In some examples, the checksum of the candidate block and the checksum of the target block are each computed based on uncompressed data of the candidate block and the target block, respectively.
In some examples, the candidate block and the target block are both compressed blocks, and comparing the metadata of the candidate block with the metadata of the target block includes: identifying, from the metadata of the candidate block, a first compression method used to compress the candidate block and a first compressed size of the candidate block; identifying, from the metadata of the target block, a second compression method used to compress the target block and a second compressed size of the target block; and in response to determining that the first compression method matches the second compression method, determining whether the first compressed size matches the second compressed size, the comparing configured to indicate the mismatch responsive to the first compression method matching the second compression method but the first compressed size not matching the second compressed size.
In some examples, comparing the metadata of the candidate block with the metadata of the target block includes both (i) determining whether a checksum of the candidate block matches a checksum of the target block, and (ii) determining whether a compressed size of the candidate block matches a compressed size of the target block, the comparing configured to indicate the mismatch responsive to at least one of (i) the checksum of the candidate block not matching the checksum of the target block or (ii) the compressed size of the candidate block not matching the compressed size of the target block.
In some examples, the method further includes: preliminarily matching a second candidate block to a second target block using the non-cryptographic hash function, as part of an attempted deduplication of the second candidate block; further preliminarily matching the second candidate block with the second target block by determining that metadata of the second candidate block matches metadata of the second target block; comparing a set of compressed data of the second candidate block with a corresponding set of compressed data of the second target block; and abandoning the attempted deduplication of the second candidate block responsive to the set of compressed data of the second candidate block failing to match the corresponding set of compressed data of the second target block.
In some examples, the method further includes preliminarily matching a second candidate block to a second target block using the non-cryptographic hash function, as part of an attempted deduplication of the second candidate block, the second candidate block and the second target block both being compressed.

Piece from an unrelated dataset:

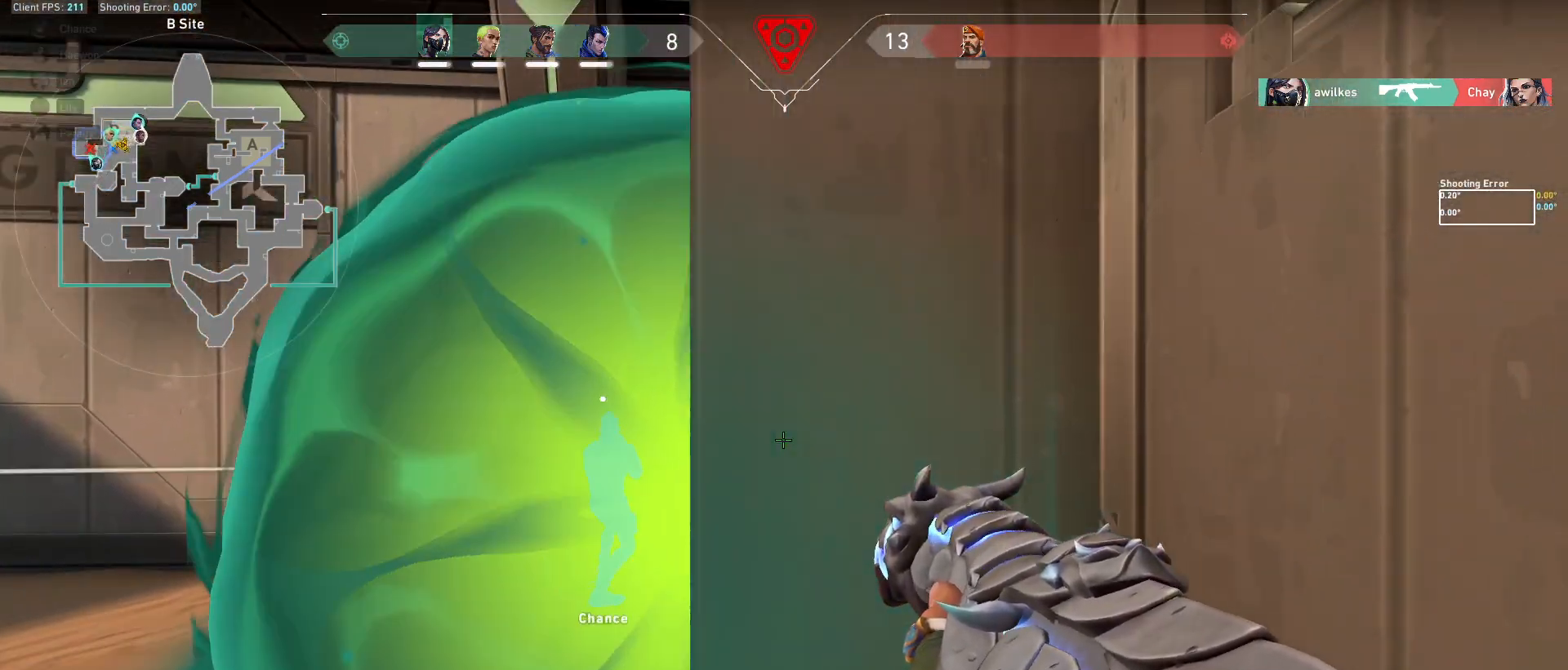
{"keys": ["shift", "w"], "mouse": [], "events": [[183, "d", "up"], [367, "a", "down"], [483, "a", "up"]]}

In such examples, the method further includes determining that a compression method used for compressing the second candidate block matches a compression method used for compressing the second target block, and confirming a true match between the second candidate block and the second target block responsive to a compressed-data match between the second candidate block and the second target block.
In some examples, comparing metadata of the candidate block with metadata of the target block includes comparing metadata that deterministically provides identical results for identical data.
Other embodiments are directed to a computerized apparatus constructed and arranged to perform a method of managing deduplication, such as the method described above. Still other embodiments are directed to a computer program product. The computer program product stores instructions which, when executed on control circuitry of a computerized apparatus, cause the computerized apparatus to perform a method of managing deduplication, such as the method described above.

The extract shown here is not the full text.